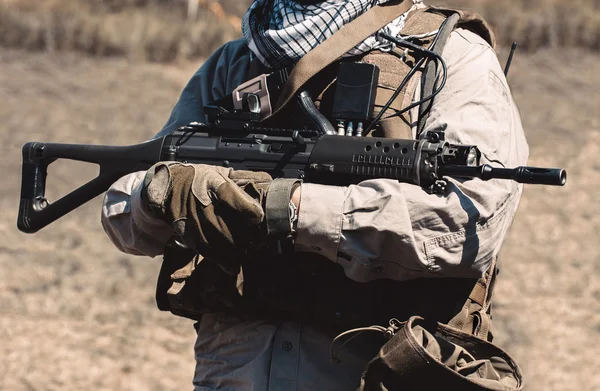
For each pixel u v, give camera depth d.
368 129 2.68
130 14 21.58
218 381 2.80
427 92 2.68
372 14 2.76
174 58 19.28
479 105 2.60
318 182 2.58
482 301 2.66
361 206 2.39
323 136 2.59
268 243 2.44
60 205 2.96
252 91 2.80
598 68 17.41
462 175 2.37
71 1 22.05
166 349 7.38
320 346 2.66
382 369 2.38
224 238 2.40
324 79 2.79
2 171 11.89
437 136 2.45
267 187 2.44
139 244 2.66
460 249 2.42
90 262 9.13
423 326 2.59
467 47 2.72
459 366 2.44
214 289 2.68
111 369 6.96
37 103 15.21
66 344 7.34
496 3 21.28
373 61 2.75
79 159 2.96
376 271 2.46
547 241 9.80
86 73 17.64
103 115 14.67
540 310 8.13
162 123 14.47
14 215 10.46
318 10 2.76
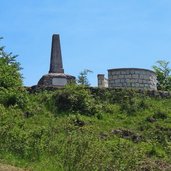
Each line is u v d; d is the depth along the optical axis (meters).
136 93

::::

◆ **YOUR INSTRUCTIONS**: For the data above, state only how many lines include the word "depth".

◆ **TASK RESULT**: 2